After the attack at Pearl Harbor and the United States’ entry into the war, the use of civilian labor in war zones became impractical. The Navy therefore created Construction Battalions (from which the abbreviation C.B. became Seabees). John Wayne memorialized the Seabees in the movie The Fighting Seabees, in 1944. An excellent history of the Seabees contribution to the War effort can be seen here.

Michael DiCanzio (1911 - 1990) was a Seabee who served in the South Pacific. As an artist he was able to earn some extra money by drawing postcards for his buddies. He also drew postcards for his loving wife “Pat” that he sent home whenever possible. The post cards bear dates from May through August 1944

When Mike returned to the States he worked various jobs before he became a commercial artist, outside of Philadelphia, Pennsylvania. His education came at the Pennsylvania Academy of the Fine Arts, Philadelphia College of Art and Fleisher Art Memorial.

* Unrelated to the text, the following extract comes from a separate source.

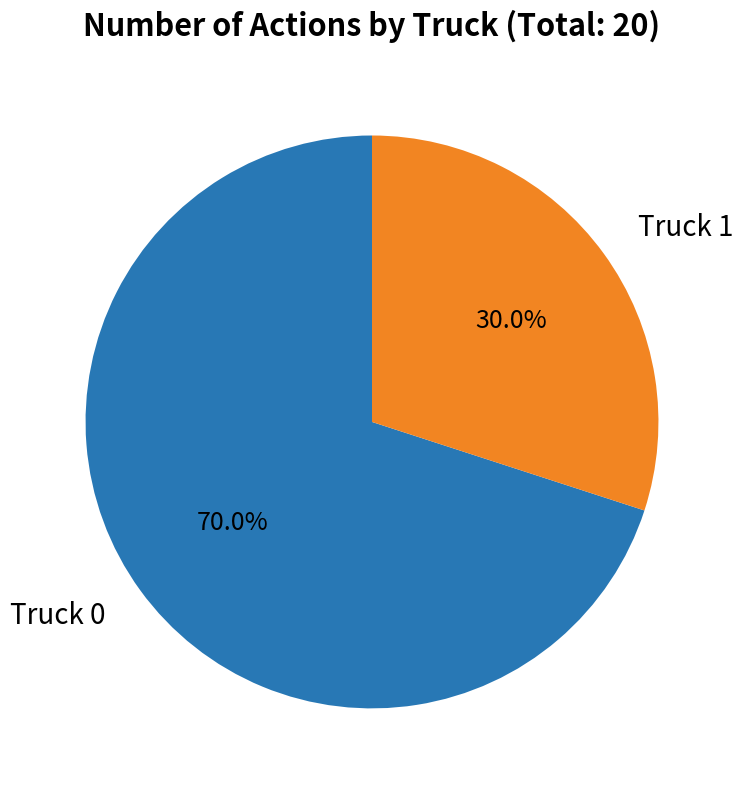

Combined, what portion of the pie is Truck 0 and Truck 1?

100.0%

Even as a child, Mike was intrigued by the vast potential of the visual arts. At the age of eight he drew cowboy figures on his parents’ discarded piano rolls, the handiest available paper, that acted like comic strips when put into motion. He would stand behind the door of his bedroom in Brooklyn, New York and roll the pictures down the opposite side, charging his friends a penny in admission to their so-called first feature film. These early artistic beginnings emerged from a man who would later turn down a position with Walt Disney Studios as an artist/designer.

By the time he was fifteen, he was sent by his parents to study with Philadelphia artist, Anthony Cucchi. He, later, recommended that the boy apply for further studies at the Pennsylvania Academy of Fine Arts. Following his graduation from the Academy, Mike longed for more knowledge of the world of advertising and sought out the Museum School, now the Philadelphia College of Art.

He eventually became an artist/designer for Mel Richman Advertising (Bala-Cynwyd, Pennsylvania), where he remained until he retired from commercial art. However, he continued with his fine art activity right up to his death in 1990.

Mike’s first love was always the fine arts. He received numerous awards and prizes for his paintings and had 15 one-man shows in museums, in National as well as invited exhibitions.

He presented his paintings in one-man and group shows at the Pennsylvania Academy of the Fine Arts, and National Academy of Design, New York, Allied Artists of America, New York, Brooklyn Museum of Art, Trenton State Museum, Newark Museum, Chicago Art Institute, University Art Gallery, Ruckers-New Brunswick, Newman Art Gallery, Philadelphia; Shelton Ham Art Center, Philadelphia; Woodmere Art Gallery, Philadelphia; Wallingford Art Center, Pennsylvania; Philadelphia Sketch Club; Di Vinci Art Alliance, Philadelphia; Wayne Art Center, Pennsylvania and the regional Council of Community Art Centers in Philadelphia.

Mike was a versatile artist and received numerous awards and prizes for his paintings. He did oil on canvas, oil on board, as well as oil on block. He did water colors, charcoal. The subject of his art included animals, landscapes, seascapes and portraits of common still life.

His work has been preserved by the family and is only now being released by way of giclee reproductions in collector limited edition printings.